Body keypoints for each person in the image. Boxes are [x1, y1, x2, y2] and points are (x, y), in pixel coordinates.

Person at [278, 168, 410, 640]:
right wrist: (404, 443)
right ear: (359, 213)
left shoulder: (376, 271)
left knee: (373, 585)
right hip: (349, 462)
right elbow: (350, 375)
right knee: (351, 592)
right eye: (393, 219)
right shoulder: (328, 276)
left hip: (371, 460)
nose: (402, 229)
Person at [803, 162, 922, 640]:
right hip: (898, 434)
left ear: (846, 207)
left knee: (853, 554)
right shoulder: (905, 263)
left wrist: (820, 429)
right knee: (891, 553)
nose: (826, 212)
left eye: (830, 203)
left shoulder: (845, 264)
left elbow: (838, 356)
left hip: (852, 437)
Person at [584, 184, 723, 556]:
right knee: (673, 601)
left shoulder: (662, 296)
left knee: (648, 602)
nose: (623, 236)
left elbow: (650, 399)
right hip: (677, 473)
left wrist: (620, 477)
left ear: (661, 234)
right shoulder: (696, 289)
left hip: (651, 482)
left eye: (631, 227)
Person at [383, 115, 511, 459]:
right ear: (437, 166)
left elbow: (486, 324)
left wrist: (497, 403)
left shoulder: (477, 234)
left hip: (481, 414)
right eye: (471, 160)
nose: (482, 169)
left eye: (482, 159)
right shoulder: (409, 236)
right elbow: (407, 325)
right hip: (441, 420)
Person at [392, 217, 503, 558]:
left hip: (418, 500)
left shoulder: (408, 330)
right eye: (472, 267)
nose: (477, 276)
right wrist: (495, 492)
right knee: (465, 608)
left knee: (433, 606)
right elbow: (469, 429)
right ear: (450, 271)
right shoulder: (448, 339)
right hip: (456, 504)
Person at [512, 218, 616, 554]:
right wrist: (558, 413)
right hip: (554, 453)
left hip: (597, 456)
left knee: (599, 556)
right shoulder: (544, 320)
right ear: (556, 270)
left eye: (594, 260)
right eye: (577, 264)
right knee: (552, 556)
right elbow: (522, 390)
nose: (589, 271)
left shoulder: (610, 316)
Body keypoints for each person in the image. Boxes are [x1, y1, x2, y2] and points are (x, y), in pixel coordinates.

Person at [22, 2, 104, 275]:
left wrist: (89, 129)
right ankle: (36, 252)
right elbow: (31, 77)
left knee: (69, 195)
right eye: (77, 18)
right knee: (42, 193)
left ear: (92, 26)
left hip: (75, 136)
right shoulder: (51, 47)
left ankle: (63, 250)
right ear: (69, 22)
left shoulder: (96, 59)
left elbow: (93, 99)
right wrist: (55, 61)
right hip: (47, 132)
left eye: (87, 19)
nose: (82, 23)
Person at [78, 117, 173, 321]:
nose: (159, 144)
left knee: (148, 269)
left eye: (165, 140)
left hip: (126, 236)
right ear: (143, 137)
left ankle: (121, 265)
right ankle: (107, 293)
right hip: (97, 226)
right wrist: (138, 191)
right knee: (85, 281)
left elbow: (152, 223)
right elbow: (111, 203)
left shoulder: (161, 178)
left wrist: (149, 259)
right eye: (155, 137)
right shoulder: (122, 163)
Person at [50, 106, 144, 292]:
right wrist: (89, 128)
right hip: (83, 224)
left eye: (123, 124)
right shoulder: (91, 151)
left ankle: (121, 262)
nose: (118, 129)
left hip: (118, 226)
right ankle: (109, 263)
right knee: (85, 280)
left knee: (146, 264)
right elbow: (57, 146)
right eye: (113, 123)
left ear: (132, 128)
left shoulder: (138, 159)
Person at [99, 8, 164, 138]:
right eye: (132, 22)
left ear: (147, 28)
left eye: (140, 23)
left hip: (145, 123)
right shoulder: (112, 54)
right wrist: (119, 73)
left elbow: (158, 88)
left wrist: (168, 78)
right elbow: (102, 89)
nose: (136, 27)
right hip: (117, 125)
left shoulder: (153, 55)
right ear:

————

== Aim of the task ==
Exact reproduction of the entire listing is required.

== Solution for this exercise ==
Body keypoints for each person in the image. Boxes are [x1, y1, x2, y2] and points are (x, y), in pixel coordinates.

Person at [278, 168, 410, 640]:
right wrist: (404, 443)
right ear: (359, 213)
left shoulder: (376, 271)
left knee: (373, 585)
right hip: (349, 462)
right elbow: (350, 375)
right knee: (351, 592)
right eye: (393, 219)
right shoulder: (328, 276)
left hip: (371, 460)
nose: (402, 229)
Person at [803, 162, 922, 640]:
right hip: (898, 434)
left ear: (846, 207)
left knee: (853, 554)
right shoulder: (905, 263)
left wrist: (820, 429)
right knee: (891, 553)
nose: (826, 212)
left eye: (830, 203)
left shoulder: (845, 264)
left elbow: (838, 356)
left hip: (852, 437)
Person at [584, 184, 723, 556]:
right knee: (673, 601)
left shoulder: (662, 296)
left knee: (648, 602)
nose: (623, 236)
left elbow: (650, 399)
right hip: (677, 473)
left wrist: (620, 477)
left ear: (661, 234)
right shoulder: (696, 289)
left hip: (651, 482)
left eye: (631, 227)
Person at [383, 115, 511, 459]:
right ear: (437, 166)
left elbow: (486, 324)
left wrist: (497, 403)
left shoulder: (477, 234)
left hip: (481, 414)
right eye: (471, 160)
nose: (482, 169)
left eye: (482, 159)
right shoulder: (409, 236)
right elbow: (407, 325)
right hip: (441, 420)
Person at [392, 217, 503, 558]:
left hip: (418, 500)
left shoulder: (408, 330)
right eye: (472, 267)
nose: (477, 276)
right wrist: (495, 492)
right knee: (465, 608)
left knee: (433, 606)
right elbow: (469, 429)
right ear: (450, 271)
right shoulder: (448, 339)
right hip: (456, 504)
Person at [512, 218, 616, 554]:
right wrist: (558, 413)
right hip: (554, 453)
left hip: (597, 456)
left knee: (599, 556)
right shoulder: (544, 320)
right ear: (556, 270)
left eye: (594, 260)
right eye: (577, 264)
right knee: (552, 556)
right elbow: (522, 390)
nose: (589, 271)
left shoulder: (610, 316)
Body keypoints for each person in the image. Boxes are [x1, y1, x2, y2] and points are (x, y), in pixel coordinates.

Person at [22, 2, 104, 275]:
left wrist: (89, 129)
right ankle: (36, 252)
right elbow: (31, 77)
left knee: (69, 195)
right eye: (77, 18)
right knee: (42, 193)
left ear: (92, 26)
left hip: (75, 136)
right shoulder: (51, 47)
left ankle: (63, 250)
right ear: (69, 22)
left shoulder: (96, 59)
left elbow: (93, 99)
right wrist: (55, 61)
right hip: (47, 132)
left eye: (87, 19)
nose: (82, 23)
Person at [78, 117, 173, 321]:
nose: (159, 144)
left knee: (148, 269)
left eye: (165, 140)
left hip: (126, 236)
right ear: (143, 137)
left ankle: (121, 265)
right ankle: (107, 293)
right hip: (97, 226)
right wrist: (138, 191)
right knee: (85, 281)
left elbow: (152, 223)
right elbow: (111, 203)
left shoulder: (161, 178)
left wrist: (149, 259)
right eye: (155, 137)
right shoulder: (122, 163)
Person at [50, 106, 144, 292]:
right wrist: (89, 128)
right hip: (83, 224)
left eye: (123, 124)
right shoulder: (91, 151)
left ankle: (121, 262)
nose: (118, 129)
left hip: (118, 226)
right ankle: (109, 263)
right knee: (85, 280)
left knee: (146, 264)
right elbow: (57, 146)
right eye: (113, 123)
left ear: (132, 128)
left shoulder: (138, 159)
Person at [99, 8, 164, 138]:
right eye: (132, 22)
left ear: (147, 28)
left eye: (140, 23)
left hip: (145, 123)
right shoulder: (112, 54)
right wrist: (119, 73)
left elbow: (158, 88)
left wrist: (168, 78)
right elbow: (102, 89)
nose: (136, 27)
right hip: (117, 125)
left shoulder: (153, 55)
right ear:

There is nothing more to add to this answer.